Fuga di giovani nel Molise: dati allarmanti e futuro a rischio.

Il Molise, regione crocevia di storie e sfide nel cuore dell’Italia meridionale, si trova ad affrontare una dinamica demografica complessa, marcata da un’intensificata mobilità giovanile che ne condiziona profondamente il futuro.
I dati recenti, confermati dal rapporto del Consiglio Nazionale dell’Economia e del Lavoro (CNEL), evidenziano un tasso di emigrazione giovanile, tra il 2023 e il 2024, pari all’18,5 per mille, un dato significativo che riflette una più ampia tendenza di spopolamento che affligge molte regioni del Sud.
Questo fenomeno non si limita a un esodo interno verso altre regioni italiane, ma si estende anche a una migrazione internazionale sempre più consistente.
La scelta delle destinazioni rivela un’aspirazione a opportunità professionali, formative e di vita percepita come più ricche e accessibili altrove.
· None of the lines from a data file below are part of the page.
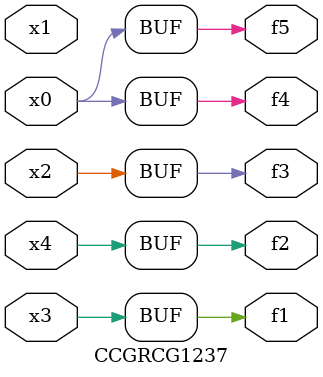
<source format=v>
module CCGRCG1237(
	input x0, x1, x2, x3, x4,
	output f1, f2, f3, f4, f5
);
	assign f1 = x3;
	assign f2 = x4;
	assign f3 = x2;
	assign f4 = x0;
	assign f5 = x0;
endmodule

</source>
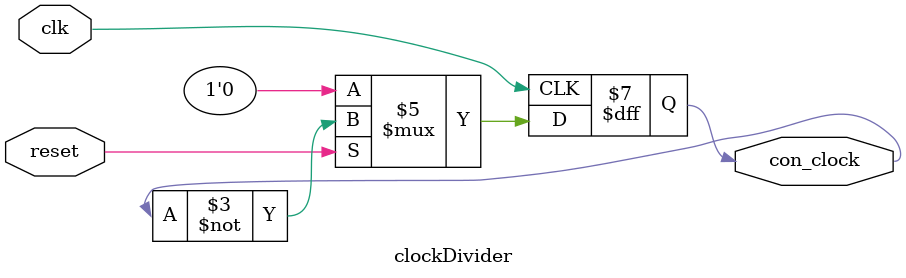
<source format=v>
module clockDivider ( clk, con_clock, reset);
output reg con_clock;
input clk ;
input reset;
	always @(posedge clk)
	begin
	if (~reset)
    	 con_clock <= 1'b0;

    else
	     con_clock <= ~ con_clock;	
	end
endmodule
</source>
Al polo interno, l’Emilia-Romagna emerge come calamita per i giovani molisani, attirandoli con un tessuto industriale diversificato, un forte sistema di welfare e una vivace offerta culturale.

Il Piemonte e la Lombardia, regioni economicamente dinamiche e con una consolidata presenza nel panorama europeo, completano il quadro delle mete preferite per chi intraprende un percorso di migrazione interna.

Questa scelta non è casuale; si tratta di regioni che offrono, o almeno promettono, migliori prospettive di impiego in settori chiave come l’innovazione tecnologica, la manifattura avanzata e i servizi specializzati.
L’aumento della mobilità internazionale è altrettanto preoccupante.

La Germania, con la sua economia solida e il sistema di formazione duale, si conferma un polo di attrazione, offrendo opportunità di lavoro qualificate e percorsi di crescita professionale.
Il Regno Unito, nonostante le incertezze post-Brexit, continua ad essere una destinazione ambita, soprattutto per chi cerca esperienze lavorative internazionali e accesso a un mercato del lavoro diversificato.

La Spagna, con il suo clima mite e un costo della vita relativamente più accessibile rispetto ad altre nazioni europee, rappresenta un’opzione interessante per i giovani molisani alla ricerca di un equilibrio tra lavoro e qualità della vita.
La Svizzera, con la sua reputazione di eccellenza e stabilità finanziaria, attrae chi ambisce a carriere altamente specializzate e retribuzioni competitive.
Questo esodo giovanile non è un mero spostamento di persone; rappresenta una perdita di capitale umano, di competenze e di potenziale innovativo per il Molise.
La fuga di cervelli rischia di impoverire ulteriormente il tessuto sociale ed economico della regione, aggravando il declino demografico e limitando le prospettive di sviluppo futuro.

È cruciale che le istituzioni locali e nazionali adottino politiche mirate a contrastare questo fenomeno, promuovendo la creazione di opportunità di lavoro attrattive, sostenendo l’imprenditorialità giovanile, investendo in istruzione e formazione di qualità e rafforzando i servizi di welfare.
Solo attraverso un impegno concreto e coordinato sarà possibile invertire la tendenza e garantire un futuro prospero e sostenibile per il Molise.
La sfida è complessa, ma non insormontabile: richiede una visione strategica a lungo termine e una profonda consapevolezza del valore inestimabile del capitale umano.